A United Nations Security Council resolution calling for “humanitarian pauses” to deliver aid to people in Gaza was blocked by a United States veto because it refused to mention Israel’s right to self-defense. It also ignored Hamas’ use of Gaza’s civilian population as human shields while perpetrating terrorist acts.
The rejection on Wednesday of humanitarian pauses is significant because it pushes the ceasefire sought by UN chief Antonio Guterres far away. That means the 2.4 million people trapped inside Gaza are unlikely to get broad enough help soon. They are besieged in an enclave 41 km long and 12 km wide with almost no access to safe water, food, medicines and electricity.
Guterres is insisting on a humanitarian ceasefire to ease “epic human suffering” and “provide sufficient time and space” to realize two essential appeals. He has appealed to Hamas to immediately free all Israeli, American and other hostages and for permission to urgently supply humanitarian access to food, water and medical aid through UN and other agencies.
“The region is on the precipice,” he warned referring to the dire needs of Gaza’s civilians. The necessary supplies are already loaded on to trucks blocked for four days just 30km from the Rafah crossing on the Egypt-Gaza border.
President Joe Biden successfully negotiated a deal with Israel’s Benyamin Netanyahu during their summit in Tel Aviv on Wednesday to allow trucks to travel to Gaza but the details remain to be worked out. The main problems concern how the supplies would be distributed absent a long enough pause in bombing, usable roads and guarantees that Hamas will not benefit.

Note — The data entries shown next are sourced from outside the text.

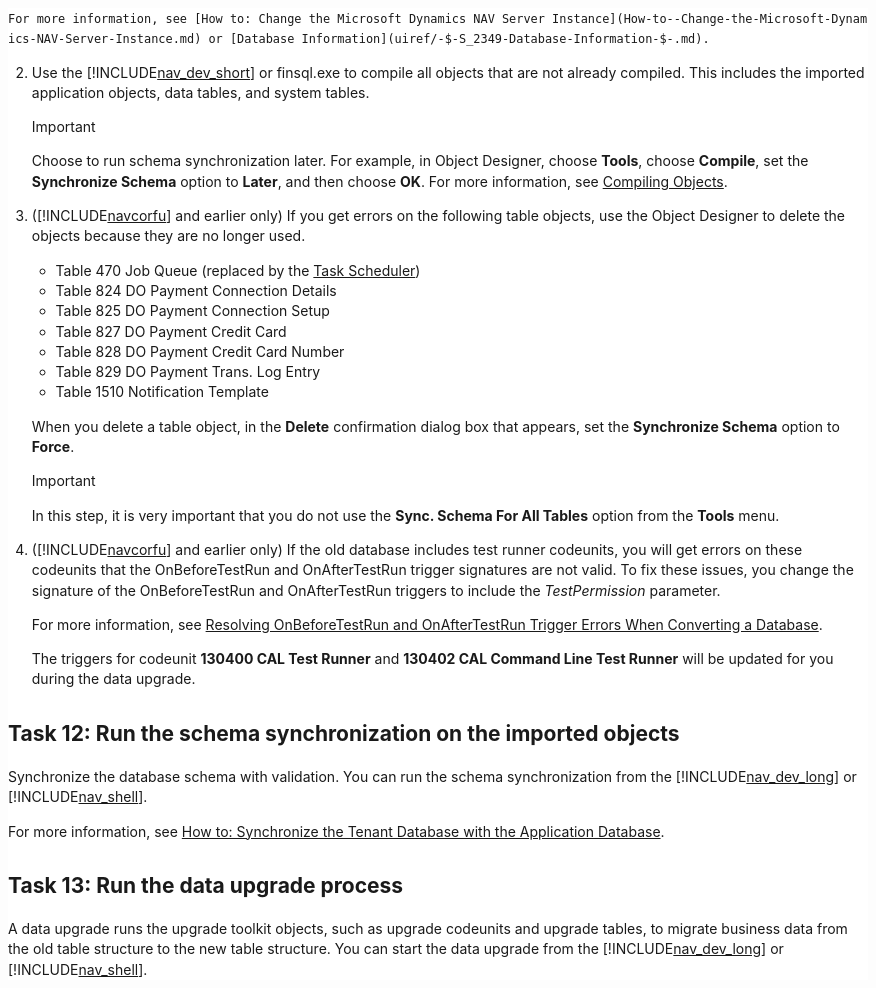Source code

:     For more information, see [How to: Change the Microsoft Dynamics NAV Server Instance](How-to--Change-the-Microsoft-Dynamics-NAV-Server-Instance.md) or [Database Information](uiref/-$-S_2349-Database-Information-$-.md).  

2. Use the [!INCLUDE[nav_dev_short](../developer/includes/nav_dev_short_md.md)] or finsql.exe to compile all objects that are not already compiled. This includes the imported application objects, data tables, and system tables. 

    > [!IMPORTANT]
    >Choose to run schema synchronization later. For example, in Object Designer, choose **Tools**, choose **Compile**, set the **Synchronize Schema** option to **Later**, and then choose **OK**. For more information, see [Compiling Objects](compiling-objects.md).

3. ([!INCLUDE[navcorfu](../developer/includes/navcorfu_md.md)] and earlier only) If you get errors on the following table objects, use the Object Designer to delete the objects because they are no longer used.

    -   Table 470 Job Queue (replaced by the [Task Scheduler](Task-Scheduler.md))
    -   Table 824 DO Payment Connection Details
    -   Table 825 DO Payment Connection Setup
    -   Table 827 DO Payment Credit Card
    -   Table 828 DO Payment Credit Card Number
    -   Table 829 DO Payment Trans. Log Entry
    -   Table 1510 Notification Template

    
    When you delete a table object, in the **Delete** confirmation dialog box that appears, set the **Synchronize Schema** option to **Force**.
    
    > [!IMPORTANT] 
    > In this step, it is very important that you do not use the **Sync. Schema For All Tables** option from the **Tools** menu.
      
4.  ([!INCLUDE[navcorfu](../developer/includes/navcorfu_md.md)] and earlier only) If the old database includes test runner codeunits, you will get errors on these codeunits that the OnBeforeTestRun and OnAfterTestRun trigger signatures are not valid. To fix these issues, you change the signature of the OnBeforeTestRun and OnAfterTestRun triggers to include the *TestPermission* parameter.

    For more information, see [Resolving OnBeforeTestRun and OnAfterTestRun Trigger Errors When Converting a Database](Resolve-OnBeforeTestRun-OnAfterTestRun-Compile-Errors.md).

    The triggers for codeunit **130400 CAL Test Runner** and **130402 CAL Command Line Test Runner** will be updated for you during the data upgrade.



##  <a name="RunSync1"></a> Task 12: Run the schema synchronization on the imported objects
Synchronize the database schema with validation. You can run the schema synchronization from the [!INCLUDE[nav_dev_long](../developer/includes/nav_dev_long_md.md)] or [!INCLUDE[nav_shell](../developer/includes/nav_shell_md.md)].  

For more information, see [How to: Synchronize the Tenant Database with the Application Database](How-to--Synchronize-the-Tenant-Database-with-the-Application-Database.md).

##  <a name="RunStartNavUpgrade"></a> Task 13: Run the data upgrade process  
A data upgrade runs the upgrade toolkit objects, such as upgrade codeunits and upgrade tables, to migrate business data from the old table structure to the new table structure. You can start the data upgrade from the [!INCLUDE[nav_dev_long](../developer/includes/nav_dev_long_md.md)] or [!INCLUDE[nav_shell](../developer/includes/nav_shell_md.md)].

About 1.3 million people have been displaced from their homes in Gaza. The World Health Organization (WHO) reported that only eight out of 22 primary healthcare centers run by the UN in Gaza are partially functioning and four out of 35 hospitals are too severely damaged to operate.
UN Middle East envoy Tor Wennesland emphasized the need for an inquiry into the strike against a Gaza hospital on Tuesday that killed hundreds, including patients, staff and displaced people seeking shelter.
“The circumstances of this catastrophe and responsibility remains and still needs to be clarified. And we will need a fact-based, full investigation and broad investigation,” he told the Security Council.
Hamas, which governs Gaza, has blamed the strike on Israeli warplanes. But Biden and Netanyahu have confirmed after investigation that a rocket fired towards Israel by a Gaza terror group malfunctioned and fell near the hospital run by the Anglican Christian church.
“I fear that we are at the brink of a deep and dangerous abyss that could change the trajectory of the Israeli-Palestinian conflict, if not of the Middle East as a whole,” Wennesland warned.
The Hamas terrorist group’s heinous attacks on Israel on 7 October, barbaric murders and kidnapping of hostages visited a devastating Israeli bombing campaign on Gaza that could expand into a ground war to root out and destroy Hamas once and for all.
Biden gave repeated assurances of support to Netanyahu and Israel’s people but also advised caution. “You can’t look at what has happened here … and not scream out for justice. While you feel that rage, don’t be consumed by it,” he counselled.
Biden’s historic appearance in Israel, less than two weeks after Hamas’ attacks killed 1,400 Israelis, demonstrated solidarity with America’s closest ally in the Middle East. His dispatch of two aircraft carrier groups and 2,000 marines also signaled his determination to deter a broader regional conflagration, with Iran and its Lebanese proxy Hezbollah joining the fight.
Arab outrage at the hospital deaths brought an unprecedented snub to Biden by Jordan and Egypt, America’s closest Arab friends in the region who also made formal peace with Israel decades ago. Jordan cancelled a Biden summit in Aman with King Abdullah bin Al-Hussein, Egyptian President Abdel Fatah El-Sisi and Mahmoud Abbas, who governs the West Bank.
This depth of rift with a US President bodes ill for whatever else Biden might want to do in cooperation with those leaders, especially after Israel destroys Hamas and needs to set up a new system of governance over Palestinians in Gaza.
The resolution that America vetoed was presented by Brazil, the current Security Council president, and approved by 12 of the Council’s 15 members. Russia and Britain abstained and the US voted against.